- Birth name: Albon Timothy
- Also known as: "Mr Excitement Himself", "King Timothy", "Timothy Otis"
- Born: 5 July 1915 Radix, Mayaro County, Trinidad
- Died: 8 December 2000 (aged 85) London, England
- Genres: Bebop, calypso, rhythm and blues
- Occupation(s): Musician, bandleader, songwriter
- Instruments: Tenor saxophone, piano, double bass, vocals

= Al Timothy =

Albon Timothy (5 July 1915 – 8 December 2000) was a Trinidadian jazz and calypso musician and songwriter who played numerous instruments but was best known for his tenor saxophone playing. His most successful hit as a songwriter was "Kiss Me, Honey Honey, Kiss Me", written with Michael Julien, which reached number 3 in 1959 in the charts sung by Shirley Bassey.

==Background==
Born in Radix, Trinidad, Timothy started playing the flute aged 8 years. His father was a musician and instrument maker and encouraged his progress.
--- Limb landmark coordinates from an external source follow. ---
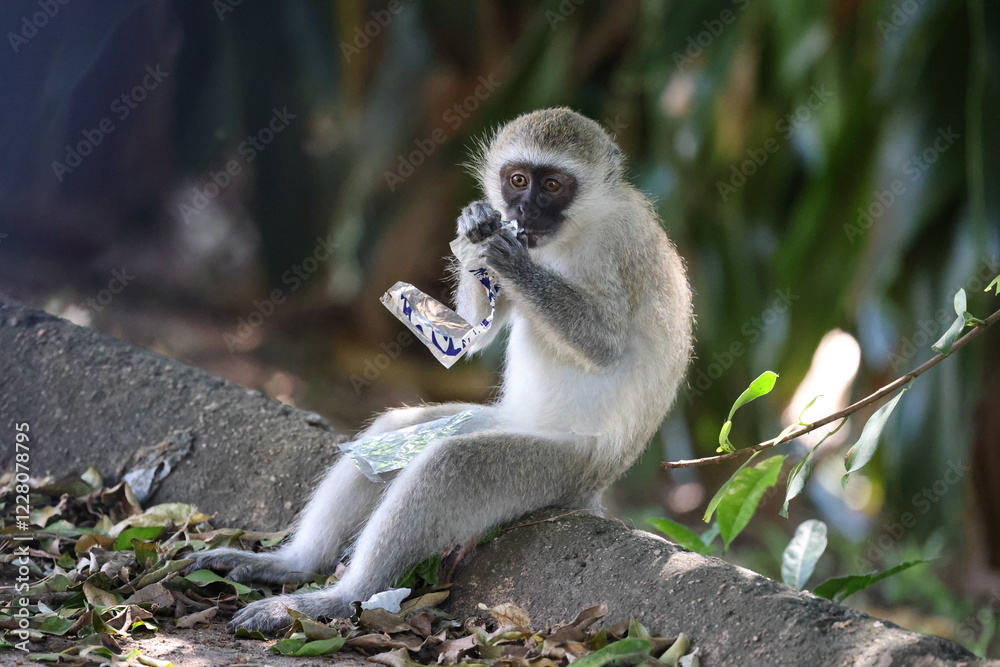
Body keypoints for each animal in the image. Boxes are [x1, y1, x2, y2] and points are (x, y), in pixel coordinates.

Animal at [192, 107, 693, 634]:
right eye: (518, 180)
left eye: (553, 185)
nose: (525, 210)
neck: (575, 229)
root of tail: (594, 489)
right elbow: (477, 329)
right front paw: (475, 224)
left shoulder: (618, 246)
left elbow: (606, 347)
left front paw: (509, 257)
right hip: (494, 424)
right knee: (396, 430)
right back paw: (293, 566)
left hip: (562, 469)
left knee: (452, 465)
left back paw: (337, 599)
While working as a tailor he taught himself double bass and saxophone.

He then married Alice Gachette, a business woman and seamstress, and they had a daughter called Lisa Mary Jocelyn Timothy (who became a top international model called 'Schultzi').

Timothy arrived in London from Trinidad in 1948.

==Career==
Timothy accompanied the calypso artist Lord Kitchener and was bandleader Cab Kaye's featured saxophone soloist. He was also greatly involved in the emerging bebop scene in London. Here he met the famous American jazz patron and Rothschild heiress, Baroness Pannonica de Koenigswarter, when sharing a bill with pianist Teddy Wilson. When she opened the refurbished Studio 51, London's leading modern jazz venue, he became resident bandleader, as leader of Al Timothy and his All-Stars.

He co-led the Timwu-Kee Sextet with Singaporean pianist David Wu and trumpeter Shake Keane at the Celebrity restaurant in Mayfair, a venue which became famous and hosted a broadcast of BBC radio's popular Two-Way Family Favourites. Timothy also appeared on British television's ground-breaking teen music programme, Oh Boy!. His connection with De Koenigswarter brought him to New York in 1956, where she opened doors to the saxophonist, and introduced him to pianist Thelonious Monk, Sonny Rollins and Ernie Henry

On return to England he continued to work as a band leader/saxophonist and songwriter, successes included "Football Football" and "That's What Love Does For You" recorded by Edmundo Ros and David Essex. He also enjoyed success as a cabaret act during the 1970s and 1980s, performing at many well known nightclubs and late night venues, such as The Barn at Braintree, Essex.

==Later years==
Al Timothy died in 2000 following complications of a stroke in 1999. He was survived by his four children.